• What is being asked:
Check each line of the material below for "Whitehall", then copy the ones that contain it.
++++
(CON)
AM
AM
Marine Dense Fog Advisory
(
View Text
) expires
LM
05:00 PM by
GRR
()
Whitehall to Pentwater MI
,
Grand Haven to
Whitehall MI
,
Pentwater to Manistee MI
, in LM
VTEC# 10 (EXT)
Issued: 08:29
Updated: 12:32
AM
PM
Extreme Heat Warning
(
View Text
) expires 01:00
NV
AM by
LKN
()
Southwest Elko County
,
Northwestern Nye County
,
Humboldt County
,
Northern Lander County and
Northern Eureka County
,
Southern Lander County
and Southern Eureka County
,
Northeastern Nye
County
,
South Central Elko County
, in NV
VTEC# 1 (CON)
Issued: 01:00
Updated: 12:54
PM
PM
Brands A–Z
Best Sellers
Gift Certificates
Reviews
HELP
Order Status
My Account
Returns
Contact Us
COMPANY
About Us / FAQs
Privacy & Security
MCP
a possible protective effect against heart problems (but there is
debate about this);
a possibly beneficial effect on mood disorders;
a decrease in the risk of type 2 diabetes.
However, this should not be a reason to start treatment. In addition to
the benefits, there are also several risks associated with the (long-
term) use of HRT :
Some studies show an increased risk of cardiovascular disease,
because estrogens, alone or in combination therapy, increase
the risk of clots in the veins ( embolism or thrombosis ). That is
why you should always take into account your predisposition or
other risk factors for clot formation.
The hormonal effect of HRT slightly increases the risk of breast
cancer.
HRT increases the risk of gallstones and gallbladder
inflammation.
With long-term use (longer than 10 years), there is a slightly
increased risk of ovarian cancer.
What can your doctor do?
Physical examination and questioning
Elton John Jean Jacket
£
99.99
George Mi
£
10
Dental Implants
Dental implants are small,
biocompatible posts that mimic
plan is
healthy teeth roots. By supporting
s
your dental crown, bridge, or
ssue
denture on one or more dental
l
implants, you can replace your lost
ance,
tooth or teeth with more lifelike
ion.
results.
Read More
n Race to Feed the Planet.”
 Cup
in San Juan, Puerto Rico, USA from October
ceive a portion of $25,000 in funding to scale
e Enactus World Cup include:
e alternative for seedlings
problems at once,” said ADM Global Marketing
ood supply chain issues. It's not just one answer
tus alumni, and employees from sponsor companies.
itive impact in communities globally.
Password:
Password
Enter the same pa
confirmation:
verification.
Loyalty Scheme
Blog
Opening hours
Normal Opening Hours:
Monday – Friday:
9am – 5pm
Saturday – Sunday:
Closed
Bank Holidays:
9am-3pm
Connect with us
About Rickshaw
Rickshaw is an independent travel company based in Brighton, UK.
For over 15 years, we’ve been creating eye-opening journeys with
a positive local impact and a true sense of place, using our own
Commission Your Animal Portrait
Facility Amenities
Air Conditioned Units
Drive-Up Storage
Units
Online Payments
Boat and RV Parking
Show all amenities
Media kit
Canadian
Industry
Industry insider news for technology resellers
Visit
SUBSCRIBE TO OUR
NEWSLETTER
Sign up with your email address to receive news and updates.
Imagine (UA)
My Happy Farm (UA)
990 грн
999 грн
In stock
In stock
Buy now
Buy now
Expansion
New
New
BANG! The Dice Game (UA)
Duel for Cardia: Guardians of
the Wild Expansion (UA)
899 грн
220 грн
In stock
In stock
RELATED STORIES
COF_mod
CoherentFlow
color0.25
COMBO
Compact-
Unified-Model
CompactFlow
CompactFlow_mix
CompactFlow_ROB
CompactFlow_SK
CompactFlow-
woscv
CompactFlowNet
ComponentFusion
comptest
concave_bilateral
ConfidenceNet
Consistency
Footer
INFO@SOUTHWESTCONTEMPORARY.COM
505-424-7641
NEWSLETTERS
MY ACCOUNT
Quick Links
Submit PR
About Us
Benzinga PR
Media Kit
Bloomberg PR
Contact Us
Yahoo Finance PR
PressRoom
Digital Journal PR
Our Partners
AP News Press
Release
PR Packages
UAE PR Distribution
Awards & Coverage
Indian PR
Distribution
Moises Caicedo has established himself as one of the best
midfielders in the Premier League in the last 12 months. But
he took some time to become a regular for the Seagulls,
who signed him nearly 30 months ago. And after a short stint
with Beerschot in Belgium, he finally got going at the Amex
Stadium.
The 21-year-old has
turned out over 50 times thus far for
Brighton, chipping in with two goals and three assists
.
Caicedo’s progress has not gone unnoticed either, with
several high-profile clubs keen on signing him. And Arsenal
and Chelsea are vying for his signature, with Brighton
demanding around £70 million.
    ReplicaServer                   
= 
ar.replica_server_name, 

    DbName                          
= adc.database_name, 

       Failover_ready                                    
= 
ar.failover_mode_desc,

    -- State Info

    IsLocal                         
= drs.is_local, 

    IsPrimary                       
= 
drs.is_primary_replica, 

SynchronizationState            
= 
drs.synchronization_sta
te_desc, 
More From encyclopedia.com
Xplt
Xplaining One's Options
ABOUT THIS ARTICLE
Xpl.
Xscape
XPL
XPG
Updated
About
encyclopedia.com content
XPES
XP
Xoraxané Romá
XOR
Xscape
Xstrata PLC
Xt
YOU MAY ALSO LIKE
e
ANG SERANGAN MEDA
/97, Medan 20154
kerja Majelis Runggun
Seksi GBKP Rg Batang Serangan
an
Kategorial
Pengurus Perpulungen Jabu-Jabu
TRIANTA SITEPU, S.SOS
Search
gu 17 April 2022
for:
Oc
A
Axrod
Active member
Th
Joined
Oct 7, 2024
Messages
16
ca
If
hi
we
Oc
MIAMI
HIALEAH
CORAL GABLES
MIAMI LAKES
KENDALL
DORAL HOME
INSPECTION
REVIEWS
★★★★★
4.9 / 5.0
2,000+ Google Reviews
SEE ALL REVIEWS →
++++
• Answer to the problem:
Whitehall to Pentwater MI
Whitehall MI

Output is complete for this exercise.